Enterprise (Hosted) Backup

We want to use cloud-hosted Bitwarden Enterprise (password manager) for our organization and are looking for a solution for automatically, periodically backing up both individual and organization-wide vaults.

(When I say “individual,” I mean individual users’ business vaults – not personal vaults belonging to users that might have personal Bitwarden accounts, such as a Bitwarden families plan.)

The purpose of the backup would be for disaster recovery, e.g., if a user accidentally deletes their vault, or an administrator accidentally deletes a user, or if Bitwarden somehow loses our data in the cloud (which is unlikely but possible).

The backup could be to Microsoft’s cloud (e.g., to OneDrive or SharePoint or Azure), or it could be to a dedicated cloud-to-cloud backup service (e.g., Axcient, Avepoint, Dropsuite, Veeam, Datto, etc.).

Ideally, it would be off-the-shelf and would not require custom scripting. (I know people have published their own scripts on Github, which could be used if necessary, but I’d like to avoid even that.)

Also, ideally it would perform all of these backups centrally. (I hope the solution does not require deploying a script to each individual user’s machine to back up their individual vault!)

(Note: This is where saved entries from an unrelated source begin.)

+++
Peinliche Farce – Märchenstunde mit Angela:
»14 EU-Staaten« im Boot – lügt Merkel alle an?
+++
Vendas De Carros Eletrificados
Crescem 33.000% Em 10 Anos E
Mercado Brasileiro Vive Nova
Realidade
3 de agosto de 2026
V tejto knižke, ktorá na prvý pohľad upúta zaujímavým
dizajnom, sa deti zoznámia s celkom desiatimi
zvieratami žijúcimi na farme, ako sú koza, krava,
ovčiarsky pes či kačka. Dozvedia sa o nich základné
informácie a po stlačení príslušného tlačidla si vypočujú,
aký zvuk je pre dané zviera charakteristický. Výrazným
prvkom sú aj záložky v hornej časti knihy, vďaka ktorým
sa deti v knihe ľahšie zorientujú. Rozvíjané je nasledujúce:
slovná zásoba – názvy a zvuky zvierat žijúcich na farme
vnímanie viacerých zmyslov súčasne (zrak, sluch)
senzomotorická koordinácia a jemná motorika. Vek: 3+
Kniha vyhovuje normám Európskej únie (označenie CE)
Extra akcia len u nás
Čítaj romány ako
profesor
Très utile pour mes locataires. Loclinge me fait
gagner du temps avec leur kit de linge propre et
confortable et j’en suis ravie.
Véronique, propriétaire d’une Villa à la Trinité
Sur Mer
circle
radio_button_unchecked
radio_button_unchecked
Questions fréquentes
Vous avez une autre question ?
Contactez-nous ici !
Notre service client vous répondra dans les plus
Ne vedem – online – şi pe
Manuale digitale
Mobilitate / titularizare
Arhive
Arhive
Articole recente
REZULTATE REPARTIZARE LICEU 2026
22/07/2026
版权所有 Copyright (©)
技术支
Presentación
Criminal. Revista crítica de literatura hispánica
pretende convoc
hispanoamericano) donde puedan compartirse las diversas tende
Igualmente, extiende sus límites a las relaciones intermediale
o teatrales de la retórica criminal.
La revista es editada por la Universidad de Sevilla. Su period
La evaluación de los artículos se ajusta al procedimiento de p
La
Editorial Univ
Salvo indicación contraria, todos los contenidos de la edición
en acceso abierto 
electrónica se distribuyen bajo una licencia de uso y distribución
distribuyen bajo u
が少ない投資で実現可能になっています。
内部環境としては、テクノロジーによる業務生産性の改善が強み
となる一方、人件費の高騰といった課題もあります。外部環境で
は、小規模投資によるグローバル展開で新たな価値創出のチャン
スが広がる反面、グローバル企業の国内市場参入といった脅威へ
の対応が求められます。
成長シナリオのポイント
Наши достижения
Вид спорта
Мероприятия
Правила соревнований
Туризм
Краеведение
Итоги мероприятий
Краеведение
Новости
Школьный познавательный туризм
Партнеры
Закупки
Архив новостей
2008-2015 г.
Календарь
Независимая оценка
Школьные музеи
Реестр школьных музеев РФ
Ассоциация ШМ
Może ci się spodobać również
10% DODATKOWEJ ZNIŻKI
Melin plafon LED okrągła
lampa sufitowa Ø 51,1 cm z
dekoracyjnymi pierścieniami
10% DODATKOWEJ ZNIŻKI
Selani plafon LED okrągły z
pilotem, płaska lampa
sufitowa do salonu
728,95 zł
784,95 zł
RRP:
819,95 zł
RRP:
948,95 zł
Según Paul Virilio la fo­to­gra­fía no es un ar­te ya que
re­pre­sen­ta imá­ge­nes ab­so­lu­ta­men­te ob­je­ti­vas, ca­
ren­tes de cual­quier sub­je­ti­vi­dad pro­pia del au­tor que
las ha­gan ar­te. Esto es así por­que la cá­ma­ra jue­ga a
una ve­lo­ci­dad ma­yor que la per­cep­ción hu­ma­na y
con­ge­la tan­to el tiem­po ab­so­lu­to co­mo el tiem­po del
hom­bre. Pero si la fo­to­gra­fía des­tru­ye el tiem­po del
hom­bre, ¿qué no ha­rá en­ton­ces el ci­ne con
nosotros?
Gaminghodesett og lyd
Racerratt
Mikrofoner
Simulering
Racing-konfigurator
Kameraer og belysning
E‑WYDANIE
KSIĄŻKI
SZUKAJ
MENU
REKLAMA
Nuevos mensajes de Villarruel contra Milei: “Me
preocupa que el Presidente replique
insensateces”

Does anyone have a solution to recommend? Thank you!

Hey there, it sounds like you might benefit from using the global policy to disable individual vaults, and then set up collections for each team member in the organization so that there is only one back required. We’re also doing work to improve the automation around this flow, so stay tuned.

Additionally, unless you disable it, team members can also redeem a free families plan to store their personal (non-work related credentials) in a separate Bitwarden vault.

For additional assistance on scripted backups, don’t hesitate to reach out to the support team using the form at: Help Center | Bitwarden

@dwbit thanks for the advice. I have done as you suggested.

One downside of disabling individual vaults and using separate collections for each user is that administrators now have very easy access to all user’s passwords. With individual vaults, an administrator would still have access to a user’s passwords if they performed an Administrative Take-Over, but that’s a more drastic measure that would be noticed, unlike the “casual” access I have now that I’m using collections. At least when an administrator accesses a user’s password, that event is logged, which will help prevent abuse.

But a potential upside is that, using collections instead of individual vaults, administrators can run reports (e.g. the Weak Passwords report) covering all users passwords. If using individual vaults, the reports would only cover the administrator’s own passwords – not other users’ passwords – right? However, the report is not in a very useful format, because it just lists individual items that are weak and doesn’t tell me which user or collection they belong to. I have to click each password (i.e., access it!) to find out which user it belongs to so I can tell them to change it.

Hey @Trailing4801 you might be interested in reading about Access Intelligence, which is currently in limited preview, but allows you to send an actionable prompt to affected users by managing critical apps/access: Introducing Bitwarden Access Intelligence: Empower your teams with proactive enterprise security protection | Bitwarden

Regarding the access issue for administrators, have you checked out the collection settings on the Organization Info screen? Ensuring ‘Owners and admins can manage all collections and items’ is disabled, could be helpful in this case.

Thanks, @dwbit !

Yes, ‘Owners and admins can manage all collections and items’ is already disabled.

However, if I remove Manage Collection privileges for admins then I need to give Manage Collection privileges to the user, which I didn’t want to do to keep them out of trouble (e.g., accidentally deleting their collection, giving access another user, …). I suppose there’s no way to avoid that, right?

If I remove Manage Collection privileges for admins, will admins still be able to run Access Intelligence on collections they have no access to?

Also, does Access Intelligence search for all of these problems?

  • Exposed passwords
  • Reused passwords
  • Weak passwords
  • Unsecure websites
    (The blog post you linked to only mentions that it identifies “at risk” and “weak” passwords but doesn’t give specifics.)